- _ASSIGNED TASK_: The records below are to be restated word for word, with every picture left out.

- _MATERIAL SUPPLIED_:

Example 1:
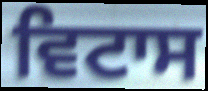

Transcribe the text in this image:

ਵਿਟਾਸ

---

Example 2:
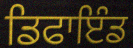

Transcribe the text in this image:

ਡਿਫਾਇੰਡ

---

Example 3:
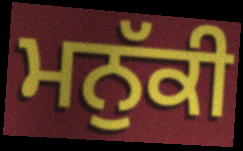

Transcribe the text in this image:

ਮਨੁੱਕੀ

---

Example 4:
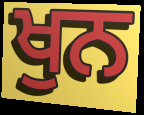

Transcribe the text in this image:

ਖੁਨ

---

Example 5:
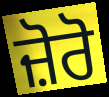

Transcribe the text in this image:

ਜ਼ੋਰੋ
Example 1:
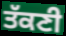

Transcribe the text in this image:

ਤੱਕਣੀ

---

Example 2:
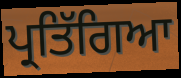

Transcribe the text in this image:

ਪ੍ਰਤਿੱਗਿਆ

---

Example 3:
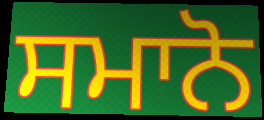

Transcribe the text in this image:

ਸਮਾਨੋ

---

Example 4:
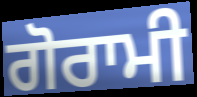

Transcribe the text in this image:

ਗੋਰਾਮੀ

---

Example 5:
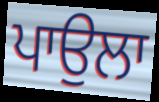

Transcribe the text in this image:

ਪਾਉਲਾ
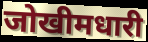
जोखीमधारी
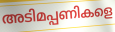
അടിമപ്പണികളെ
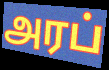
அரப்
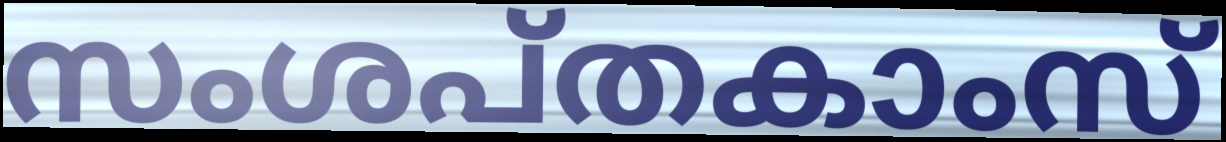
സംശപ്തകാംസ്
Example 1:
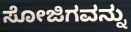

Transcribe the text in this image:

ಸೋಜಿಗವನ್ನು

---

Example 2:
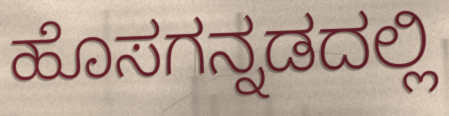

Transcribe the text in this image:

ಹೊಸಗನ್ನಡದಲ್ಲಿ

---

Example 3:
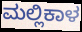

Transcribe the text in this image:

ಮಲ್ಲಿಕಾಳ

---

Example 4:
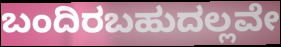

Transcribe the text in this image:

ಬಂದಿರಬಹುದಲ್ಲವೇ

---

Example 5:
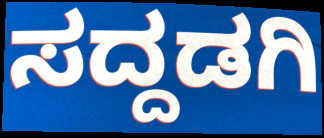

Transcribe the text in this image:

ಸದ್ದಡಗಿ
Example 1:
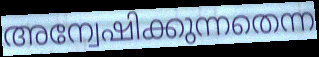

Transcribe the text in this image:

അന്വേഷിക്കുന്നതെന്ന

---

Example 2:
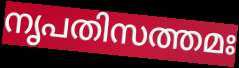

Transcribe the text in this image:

- _OUTPUT OF THE EXERCISE_:
Example 1:

Transcribe the text in this image:

ਵਿਟਾਸ

---

Example 2:

Transcribe the text in this image:

ਡਿਫਾਇੰਡ

---

Example 3:

Transcribe the text in this image:

ਮਨੁੱਕੀ

---

Example 4:

Transcribe the text in this image:

ਖੁਨ

---

Example 5:

Transcribe the text in this image:

ਜ਼ੋਰੋ
Example 1:

Transcribe the text in this image:

ਤੱਕਣੀ

---

Example 2:

Transcribe the text in this image:

ਪ੍ਰਤਿੱਗਿਆ

---

Example 3:

Transcribe the text in this image:

ਸਮਾਨੋ

---

Example 4:

Transcribe the text in this image:

ਗੋਰਾਮੀ

---

Example 5:

Transcribe the text in this image:

ਪਾਉਲਾ
जोखीमधारी
അടിമപ്പണികളെ
அரப்
സംശപ്തകാംസ്
Example 1:

Transcribe the text in this image:

ಸೋಜಿಗವನ್ನು

---

Example 2:

Transcribe the text in this image:

ಹೊಸಗನ್ನಡದಲ್ಲಿ

---

Example 3:

Transcribe the text in this image:

ಮಲ್ಲಿಕಾಳ

---

Example 4:

Transcribe the text in this image:

ಬಂದಿರಬಹುದಲ್ಲವೇ

---

Example 5:

Transcribe the text in this image:

ಸದ್ದಡಗಿ
Example 1:

Transcribe the text in this image:

അന്വേഷിക്കുന്നതെന്ന

---

Example 2:

Transcribe the text in this image:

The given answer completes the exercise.